Aim of the task — Recast every line of the listing below as a Markdown table with two columns, Row (a running number) and Line (the line's text), skipping blank lines. Leave the pictures out of the table.
[start Dataset content]
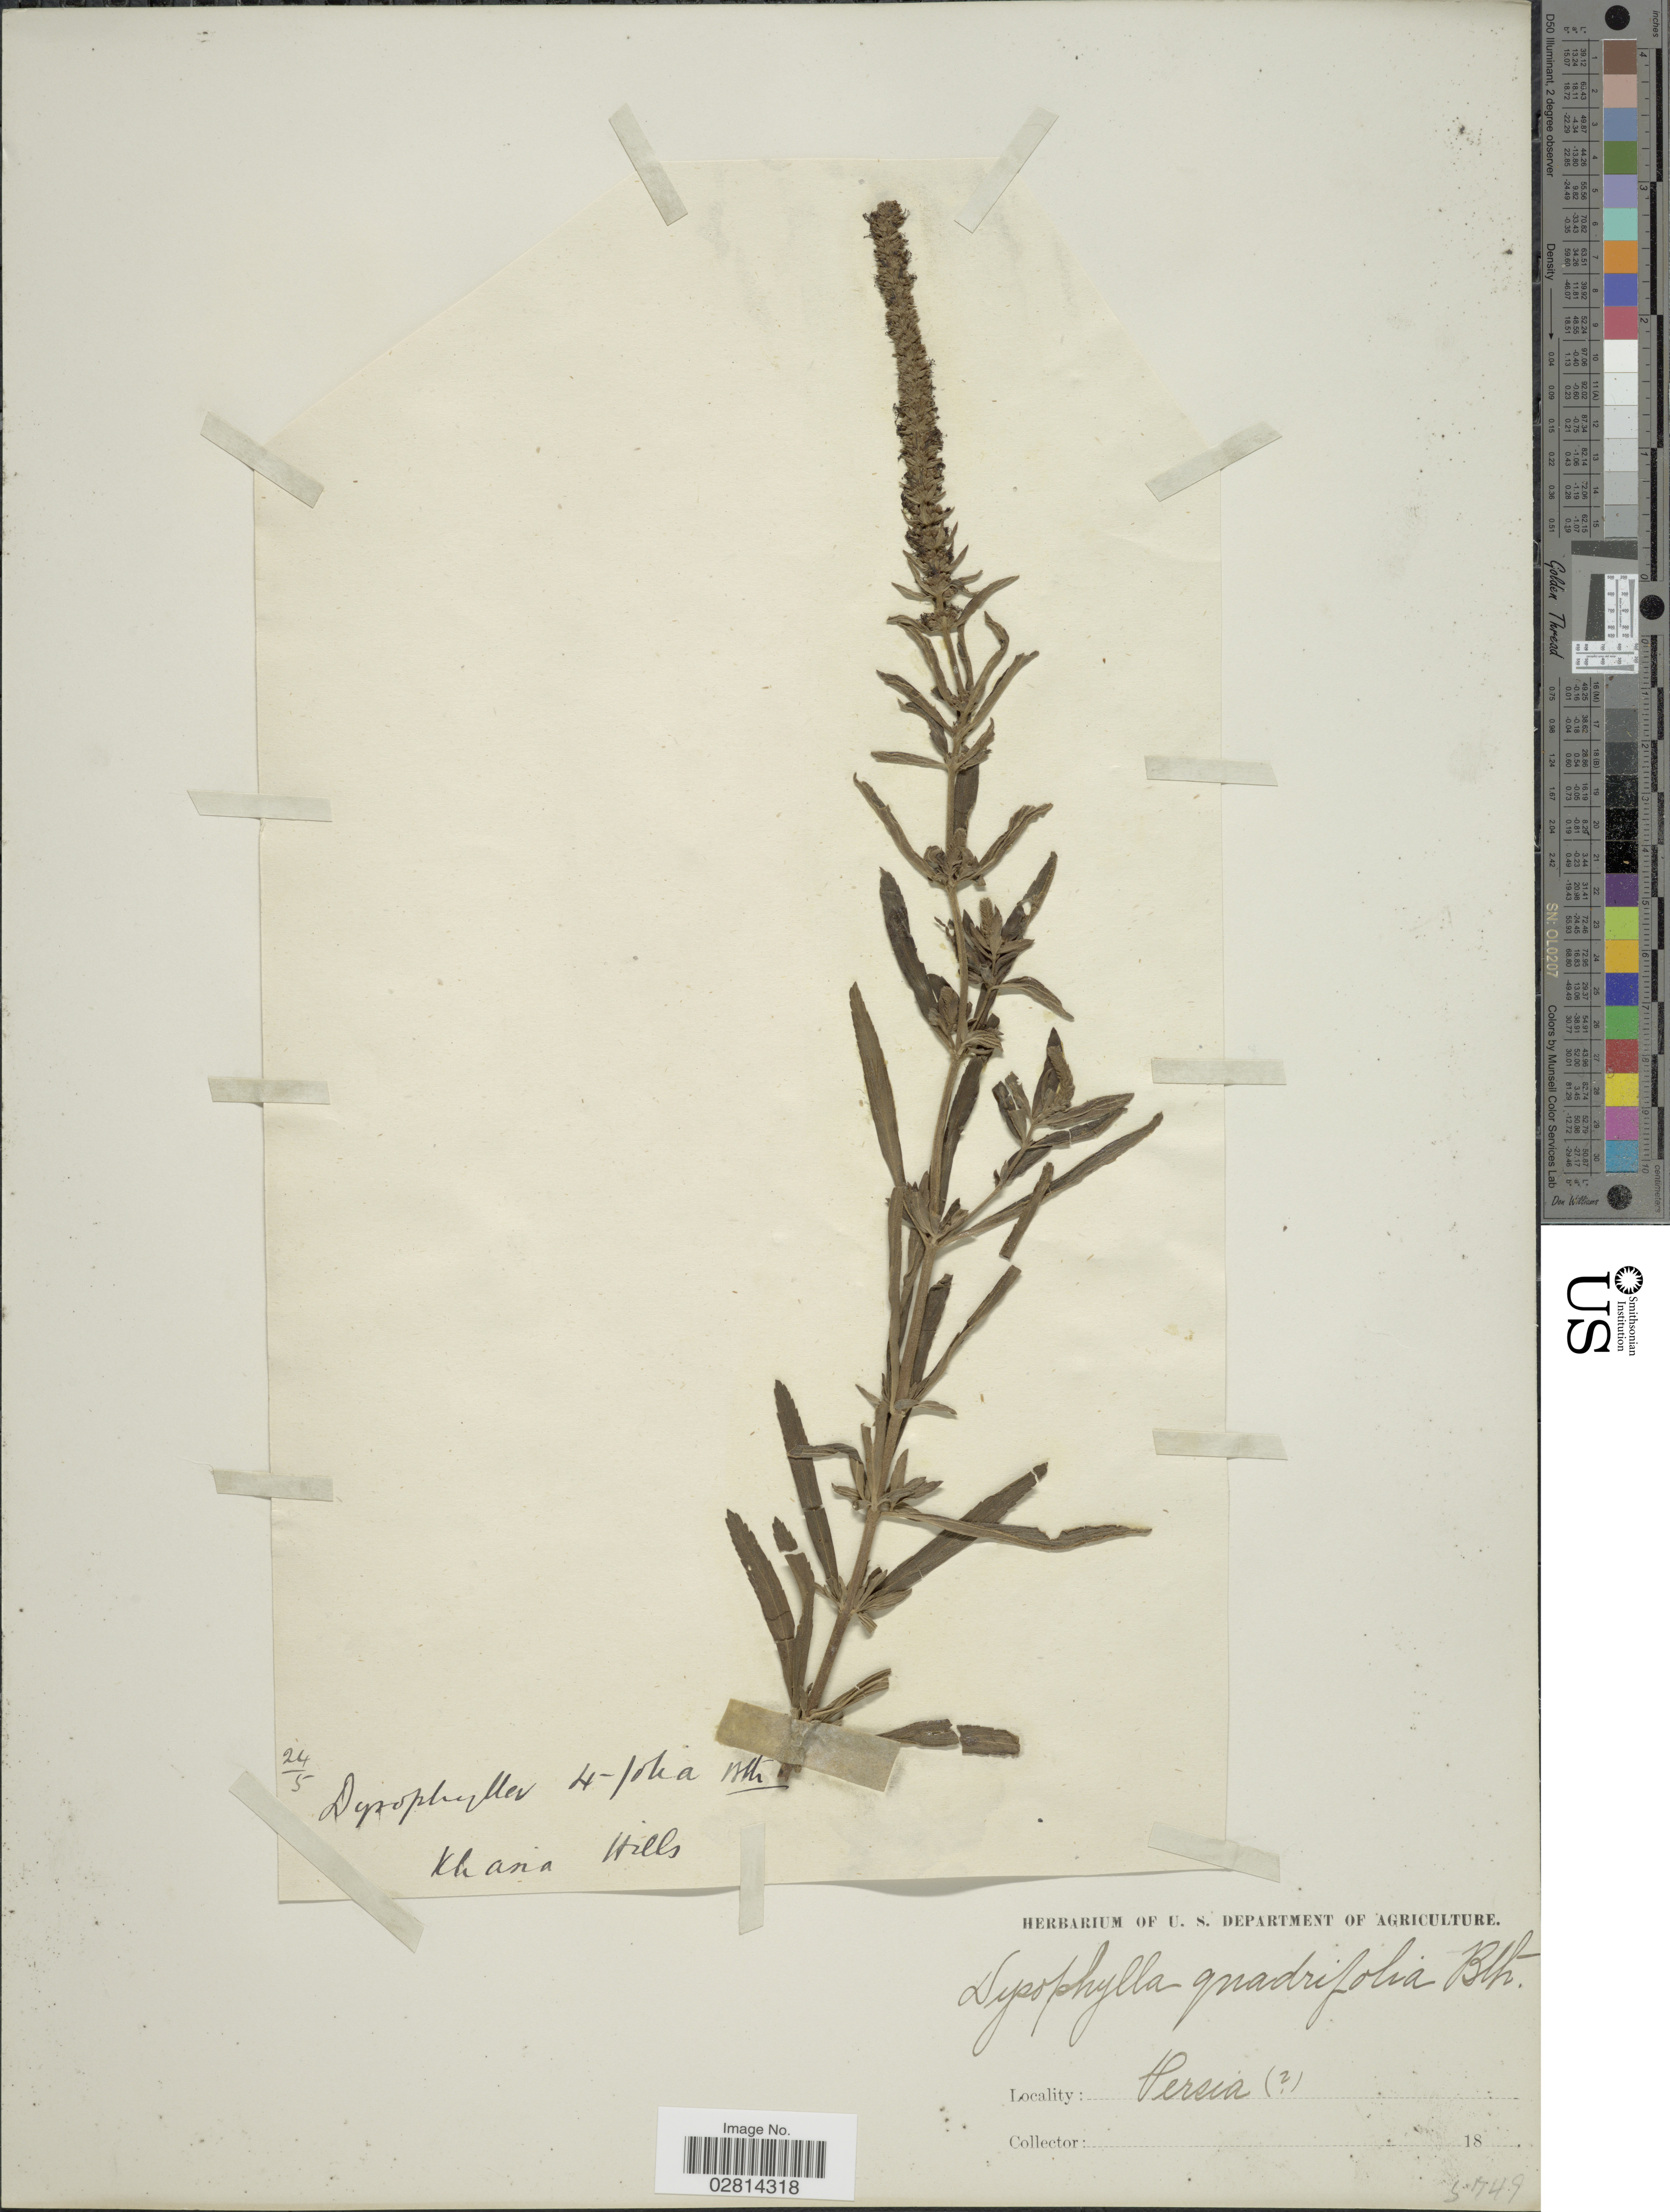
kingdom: Plantae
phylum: Tracheophyta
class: Magnoliopsida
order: Lamiales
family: Lamiaceae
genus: Pogostemon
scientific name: Pogostemon quadrifolius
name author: (Benth.) F. Muell.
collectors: ex herb. U. S. Department of Agriculture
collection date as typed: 18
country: India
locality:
[end Dataset content]
Response to this exercise —
| Row | Line |
|---|---|
| 1 | kingdom: Plantae |
| 2 | phylum: Tracheophyta |
| 3 | class: Magnoliopsida |
| 4 | order: Lamiales |
| 5 | family: Lamiaceae |
| 6 | genus: Pogostemon |
| 7 | scientific name: Pogostemon quadrifolius |
| 8 | name author: (Benth.) F. Muell. |
| 9 | collectors: ex herb. U. S. Department of Agriculture |
| 10 | collection date as typed: 18 |
| 11 | country: India |
| 12 | locality: |